Judge Jane Rodda has recommended to the Arizona Corporation Commission that SolarCity and others that supply power to schools, nonprofits and governments be subject to ACC regulation.
SolarCity had filed the case seeking to have the work it does at schools ruled not a utility operation.
“When SolarCity utilizes an SSA arrangement, it is selling electricity to the school, governmental entity or nonprofit and is ‘furnishing electricity’ as included in the definition of a ‘public service corporation’” in the Arizona Constitution, Rodda wrote.
The ruling means the ACC has a host of options in regulating the activity between companies that install solar systems and sell the power as third-party providers, and the buyers of that power.
School officials said this likely would end their foray into solar as a power source.
“If the commission goes along with this ruling, we’re dead in the water,” said David Peterson, associate superintendent of the Scottsdale Unified School District, which was at the heart of SolarCity’s case.
Foster City, Calif.-based SolarCity has used similar agreements in other states, but has not brought them to Arizona because of the constitutional requirement. the company petitioned the ACC to rule that providing the power to schools would not make it a public utility because it fell outside the boundaries of what the law considered.
SolarCity spokesman Jonathan Bass said the recommendation, if approved by the ACC, would end the company’s ability to supply solar to schools. It offers a lease program, but those likely would be cost-prohibitive for schools.
“It would eliminate a component of what we could do, and cost the state jobs,” he said.
Schools, nonprofits and governments in other states adopt solar agreements in which they buy energy from a third party that owns the system placed on their roofs, because it allows them to lower the cost by taking advantage of federal tax credits aimed at spurring solar development.
Other players, such as Tucson-based Solon Corp., have been partnering with schools on such agreements and looking at working in municipal areas. Arizona is the only state whose constitution defines what a public service corporation would be.
Jordan Rose, founder of Rose Law Group PC, said the recommendation could cost schools and governments millions to adopt solar.
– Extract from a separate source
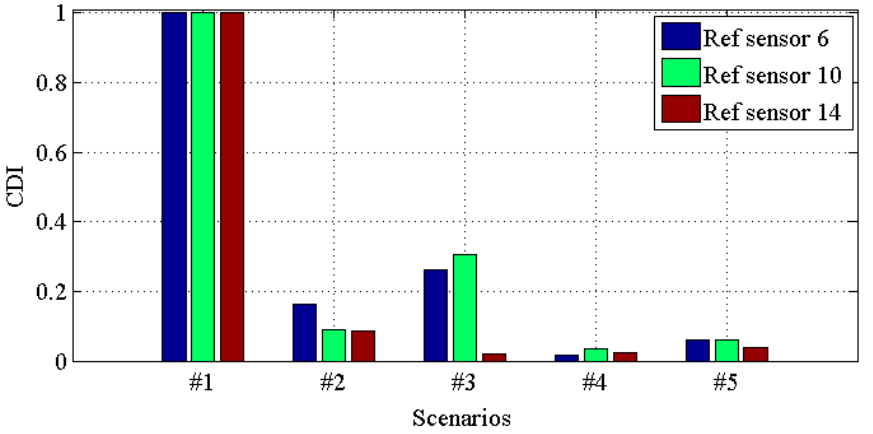
Figure 11. CDI for transmissibilities T(2, :), T(6, :), T(10, :) and T(14, :) with reference sensor 6, 10 and 14 for damage scenario #1 to #5.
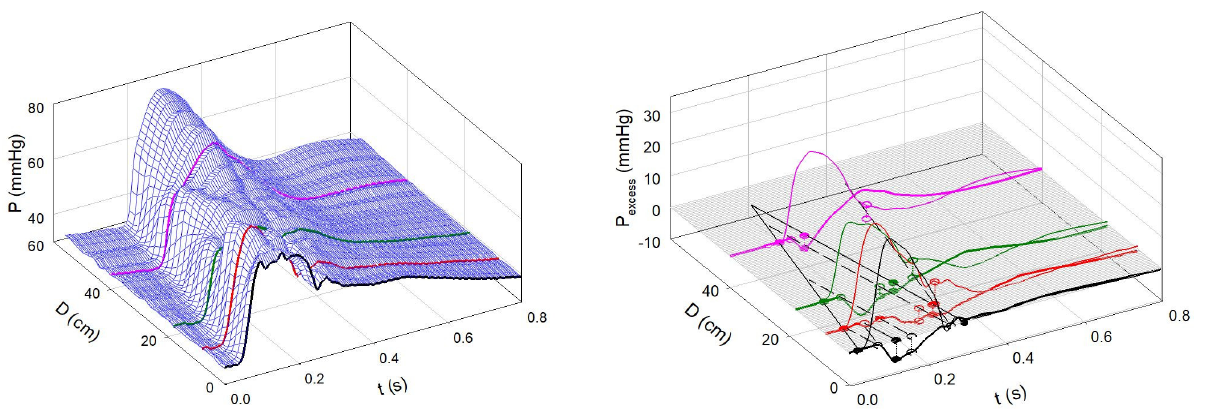
Figure 6. Infusion of NP. A: Measured aortic pressure plotted as a function of time and distance. Note that the contour is less regular than in Figure 4; B: path of the FCW and the reflected backward waves. Waves were reflected negatively from the descending aorta, a sub-diaphragmatic site near the renal arteries, and near the aorto-iliac junction and positively from a femoral artery site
Rose Law represented SolarCity in its case.
“A PPA/SSA is simply a financing tool, used in every other state in the nation, to allow widespread proliferation of solar,” Rose said via e-mail. “Regulation of these PPA providers would thwart the free market and treat these start up solar companies like monopolies.”
http://bit.ly/c5oYnw for the entire order
Additional information from Rose Law Group
What happened?
The ACC’s administrative law judge made a proposal to the ACC that it is free to adopt, reject or modify, regarding SolarCity’s case before the ACC regarding whether offering a solar service agreement should classify SolarCity as a utility.
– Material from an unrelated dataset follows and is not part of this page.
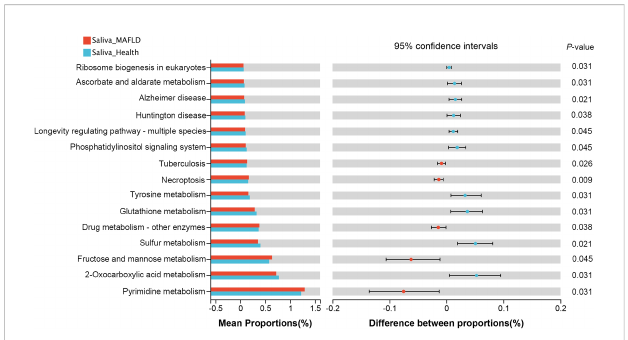
FIGURE 6 Predictive metagenome functional pro fi ling of the top 15 signi fi cantly abundant KEGG pathways using PICRUSt2 analysis. Bar plots on the left side show the mean proportion of each KEGG pathway; on the right display the differences between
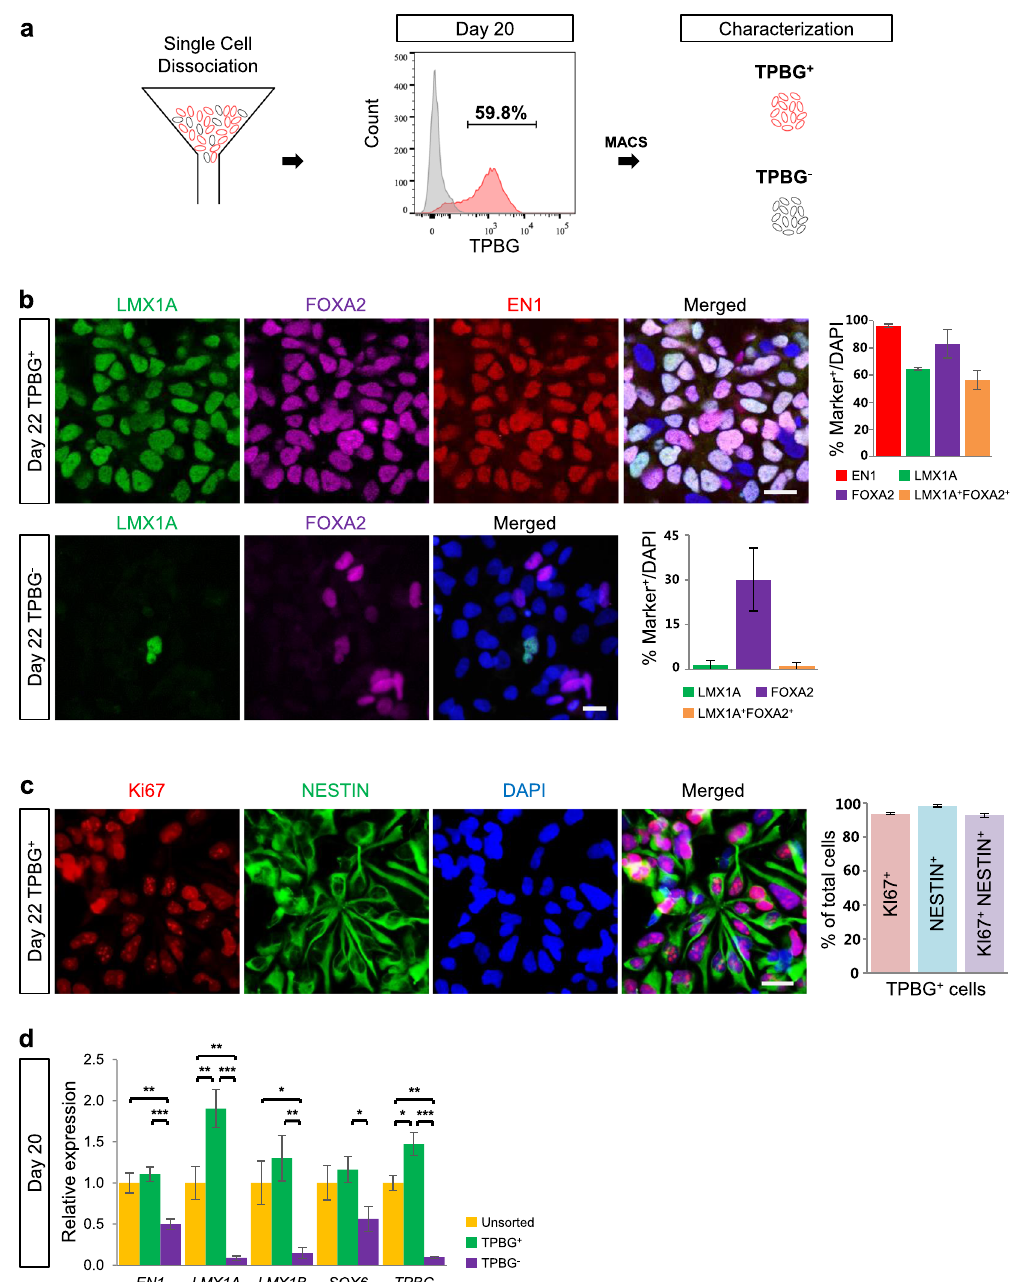
Fig. 3 Characterization of TPBG + cells. a Schematic overview of isolation and characterization of TPBG + cells on D20. b Representative immuno fl uorescence images of TPBG + cells and TPBG − cells expressing LMX1A (green), FOXA2 (magenta), and EN1 (red) two days after MACS. Cells were counterstained with DAPI (blue). The percentages of EN1 + , LMX1A + , FOXA2 + , and LMX1A + FOXA2 + double-positive cells out of the total cell population are shown in the graphs. Data are the mean ± SD of three independent experiments. c Representative immuno fl uorescence images of TPBG + cells targeting Ki67 (red), NESTIN (green), and DAPI (blue) ( left ). The percentages of NESTIN + , Ki67 + , and NESTIN + Ki67 + double-positive cells in the total cell population are shown in this graph. Data are shown as mean ± SD of three independent experiments. d Comparison of relative expression of vmDA lineage markers and regional identity markers (i.e., EN1 , LMX1A , LMX1B , and SOX6 ) on D20 among unsorted, TPBG + , and TPBG − cell populations. Values for unsorted cells were arbitrarily set to 1. Data are shown as mean ± SEM of three biological replicates. * p < 0.05, ** p < 0.01, *** p < 0.001, one-way ANOVA with Bonferroni ’ s multiple-comparison tests. Scale bars, 25 µm. MACS magnetic-activated cell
What did the administrative law judge propose?
The administrative judge proposes that SolarCity be regulated as an electricity utility, such as APS, SRP or TEP, even though SolarCity does not meet many of the criteria used to make such a determination. For instance, the judge agrees that SolarCity is not a monopoly, it’s pricing is determined by the market, it does not compete with utilities, etc.). As a regulated utility SolarCtiy would come under the full regulatory power of the ACC.
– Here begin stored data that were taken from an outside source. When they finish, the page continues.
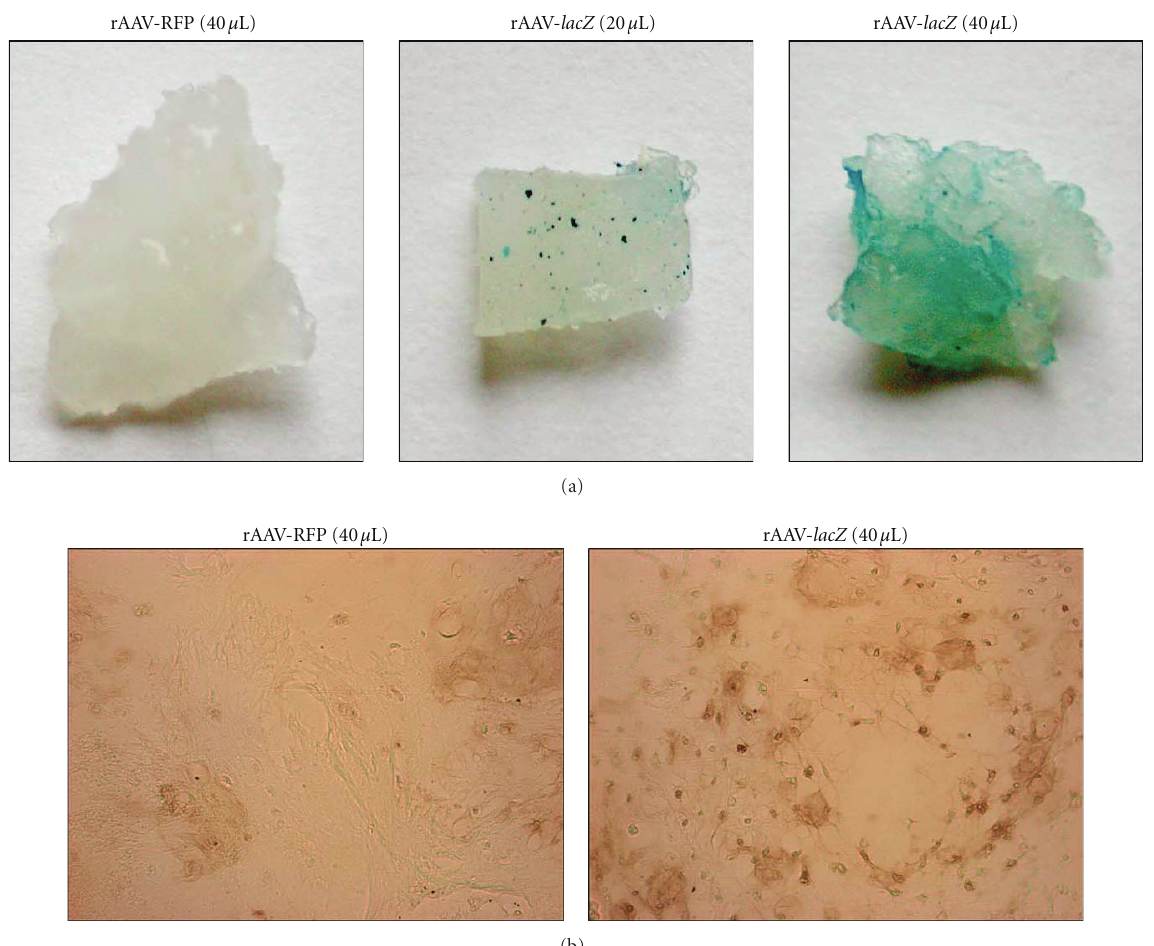
Figure 2: rAAV-mediated gene transfer in primary human chondrosarcoma in situ . Human chondrosarcoma explant cultures were transduced with rAAV-RFP or rAAV- lacZ (20 or 40 μ L) and processed to monitor transgene expression 20 days after vector application by X-Gal staining (a) and for immunodetection of β -gal activity ((b) magnification ×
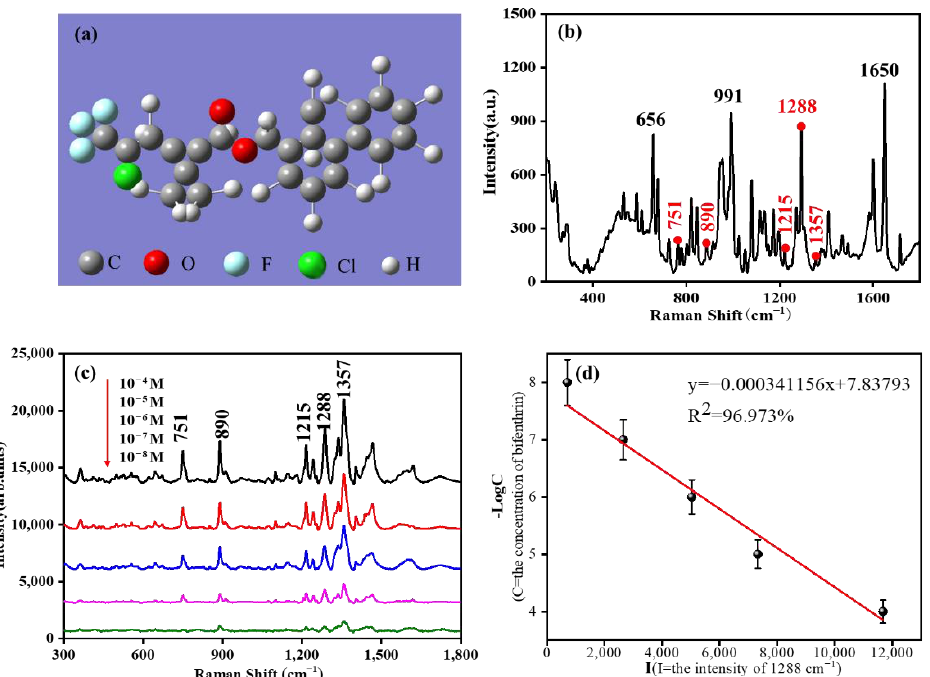
Figure 7. ( a ) The 3D molecular structure model of bifenthrin; ( b ) Bifenthrin solid-state Raman spectroscopy; ( c ) SERS spectra of different concentrations of bifenthrin detected by GO/Fe 3 O 4 @Au MNPs; ( d ) SERS peak strength linear fitting curve at 1288 cm −1 .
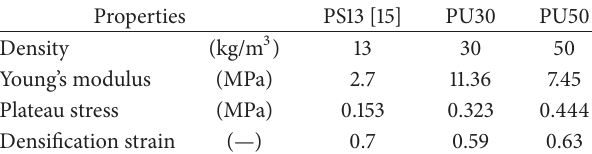
Table 2: Mechanical properties of the considered polymeric foams.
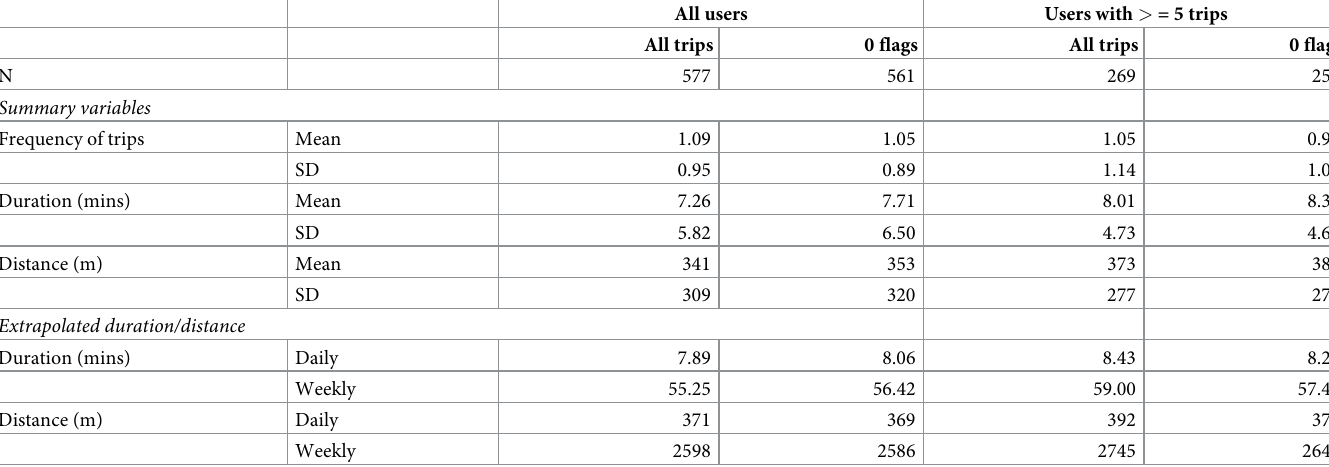
Table 5. Average frequency, distance and duration of trips, and total distance and duration extrapolated to daily and weekly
What is the timeline? When is the public hearing?
Interested parties now have the opportunity to weigh in in advance of the public hearing, which will be held on June 29th
What is the effect of the proposed decision?
Were the decision to be adopted by the full ACC, then SolarCity and other solar companies attempting to provide clean, renewable and affordable electricity to places such as schools and hospitals would have to significantly increase the cost of providing such services because of greater governmental regulation.
Furthermore:
- If upheld Arizona will be the only state in the nation to regulate solar PPA providers as utilities.
- We believe this is the only instance we can remember where the Sierra Club and Goldwater Institute not only agreed, but felt strongly enough to co-write a letter to The Arizona Republic saying regulation of these PPA’s is bad for Arizona.
- If upheld it will cost schools and governments millions.
- A PPA/SSA is simply a financing tool, used in every other state in the nation, to allow widespread proliferation of solar.
- Regulation of these PPA Providers would thwart the free market and treat these start-up solar companies like monopolies.
- PPA Providers are small businesses, not utility size monopolies. Regulation just piles on expense to the consumer for no added benefit in this case.
- With a utility service the homeowner generally has one choice of a provider and so the government regulates, with solar installation, the consumer has hundreds of choices. The regulation is the market – and that should be enough!